• _Activity_: A word-for-word copy of all entries is required, without images.

* * * * *

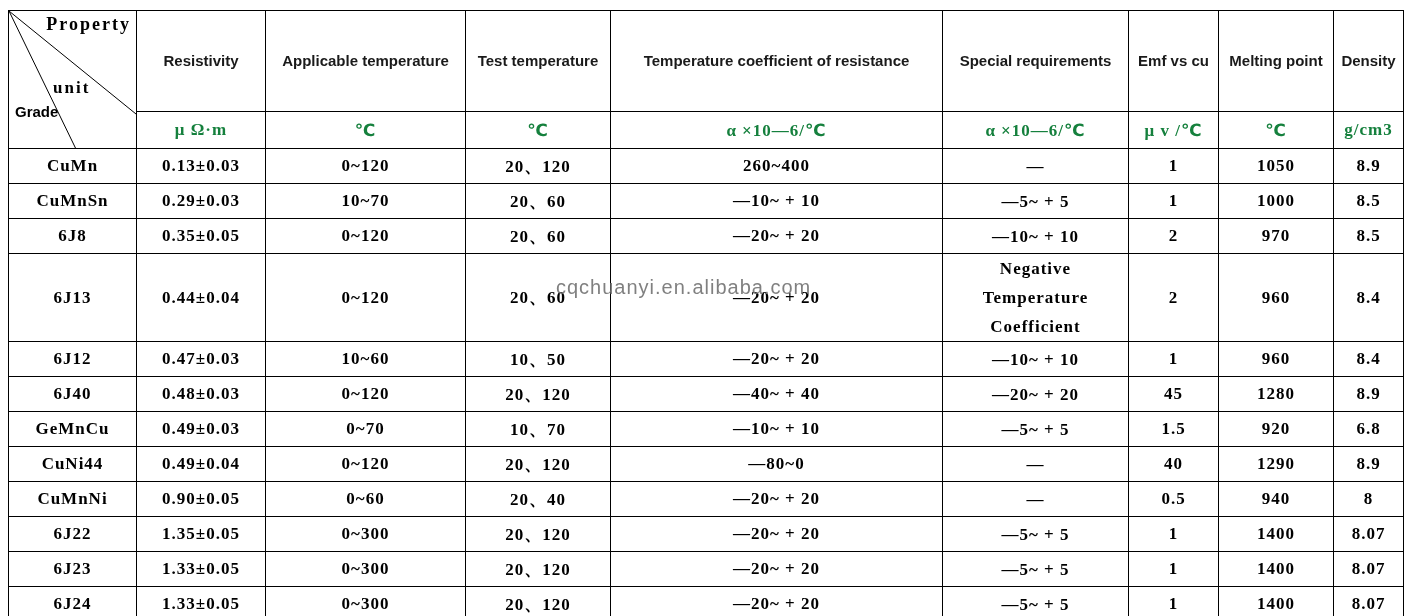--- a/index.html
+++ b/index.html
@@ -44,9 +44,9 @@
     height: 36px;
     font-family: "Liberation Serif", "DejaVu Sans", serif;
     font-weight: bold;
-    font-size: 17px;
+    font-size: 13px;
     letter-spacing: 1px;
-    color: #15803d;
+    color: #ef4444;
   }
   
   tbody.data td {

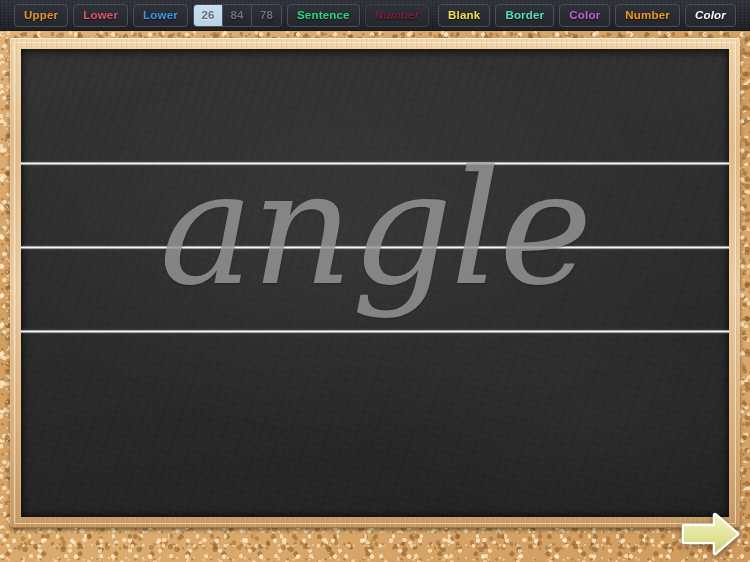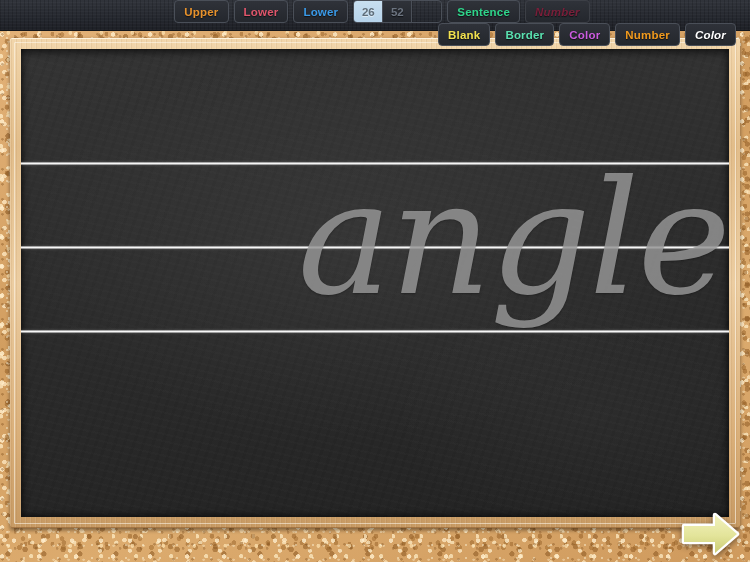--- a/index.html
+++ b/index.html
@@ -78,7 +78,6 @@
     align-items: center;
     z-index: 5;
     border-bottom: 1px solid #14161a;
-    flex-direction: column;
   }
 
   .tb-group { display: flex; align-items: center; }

* * * * *

• _Response to this task_:
--- a/index.html
+++ b/index.html
@@ -44,9 +44,9 @@
     height: 36px;
     font-family: "Liberation Serif", "DejaVu Sans", serif;
     font-weight: bold;
-    font-size: 17px;
+    font-size: 13px;
     letter-spacing: 1px;
-    color: #15803d;
+    color: #ef4444;
   }
   
   tbody.data td {

--- a/index.html
+++ b/index.html
@@ -78,7 +78,6 @@
     align-items: center;
     z-index: 5;
     border-bottom: 1px solid #14161a;
-    flex-direction: column;
   }
 
   .tb-group { display: flex; align-items: center; }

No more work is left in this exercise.